■ **Metin Parçası**:
————

“şunun şurasında (Brexit’in) gerçekleşmesine -büyük bir değişiklik olmazsa- Türkiye’deki Mahalli İdareler Seçimleri kadar bile zaman kalmadı.”
– Ege Öndeş, 3 Mart 2019
İngiltere’nin Uluslararası Ticaret Bakanı Liam Fox’un Avrupa Birliği ile ülkesi arasında yapılacak bir ticaret anlaşmasının “insanlık tarihindeki en kolay anlaşma” olacağı iddiası kadar büyük patlamadıysa da, bir önceki yazımdaki varsayımın bu günlerde ne ölçüde gerçekleştiğini herhalde bilmeyeniniz yoktur [1]. Gerçi o “büyük bir değişiklik olmazsa” ibaresi boş yere konulmuş değildi; İngiltere Başbakanı Theresa May yaptıklarıyla yapacaklarının teminatını vermiş, kendi taslak anlaşma metnini tam 3 kez parlamentosunda oylatmış, bu oylamaların tarihini sanki ezici çoğunluklarla reddedilmemiş gibi olabildiğince geciktirerek kendi anlaşması ya da “anlaşmasız çıkış” dışında bir yolun olmadığı izlenimini yaratmaya girişmiş ama 29 Mart olan çıkış tarihini (o sırada) 12 Nisan’a ötelemişti.
Bütün bu “Brexit” sürecinin vardığı nokta yalnızca May’in başbakanlık dönemi için değil, herhangi bir ülke için herhangi bir yönüyle ele alındığında da oldukça düşündürücü bir noktada: 29 Mart 2017’de AB’den çıkış müzakerelerini başlatan ve ardından ülkeyi götürdüğü erken genel seçim döneminde anlaşmasız çıkış ihtimalleriyle dans eden May; 10 Nisan günü Fransa’nın adeta tek başına dikte ettiği bir kararla çıkış tarihini -büyük bir değişiklik olmazsa- 31 Ekim’e ötelediği gibi, 23-26 Mayıs tarihleri arasında tüm AB ülkelerinde yapılacak olan Avrupa Parlamentosu seçimlerine de katılmak zorunda kaldı [2, 3]. İki sene önce AB ile yollarını ayırma kararını uygulamaya girişen İngiltere, Avrupa Parlamentosu’na milletvekili yollamak zorunda – AB Komisyonu’ndaki üye kontenjanından da mahrum bir şekilde.
İngiltere kağıt üstünde hala AB’den çıkabilir, iki tarafta da onaylanan bir anlaşma metniyle; bunun 23 Mayıs’tan önce meydana gelmesi halinde Avrupa Parlamentosu seçimlerinde yer almayabilir de [2]; fakat bu aşamada büyük bir değişiklik beklenmiyor, bu seçimlere hazırlanan partilerin sayısı oldukça fazla ve beklenenden çok daha sıkı bir mücadele yaklaşıyormuş gibi görünüyor.

————

■ **Görevin Kapsamı**: Brexit sürecini anlatan metne göre, 10 Nisan günü alınan kararla İngiltere'nin AB'den çıkış tarihi hangi tarihe ertelendi?

■ **Veri Kesiti**:
————

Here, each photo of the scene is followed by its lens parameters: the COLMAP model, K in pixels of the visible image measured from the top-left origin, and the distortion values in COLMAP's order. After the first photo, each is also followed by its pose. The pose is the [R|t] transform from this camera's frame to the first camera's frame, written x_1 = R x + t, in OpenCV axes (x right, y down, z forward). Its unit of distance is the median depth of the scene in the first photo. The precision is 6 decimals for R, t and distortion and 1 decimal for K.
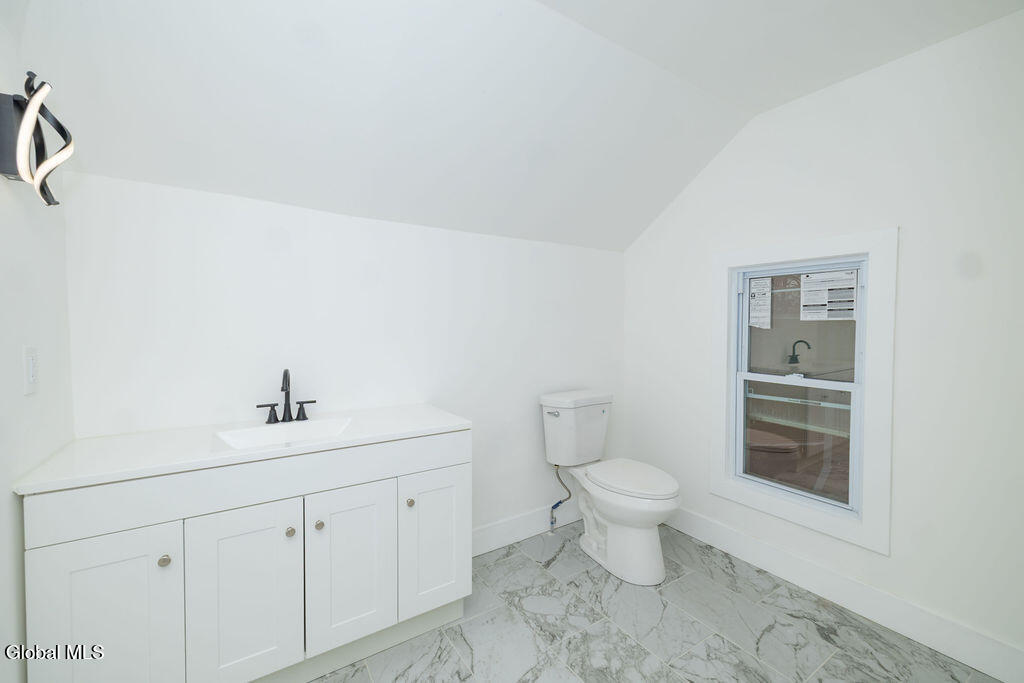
lens RADIAL K [[426.1, 0, 512.0], [0, 426.1, 341.5], [0, 0, 1]] dist [0.000832, 0.000045]
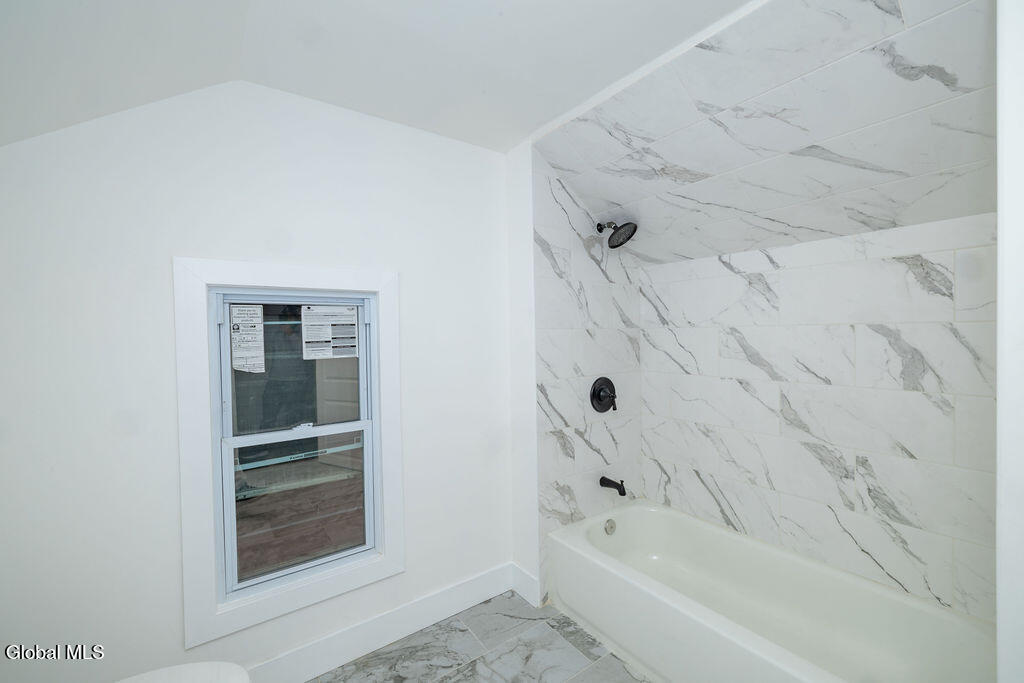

————

■ **Yanıt Alanı**: 31 Ekim'e ertelendi.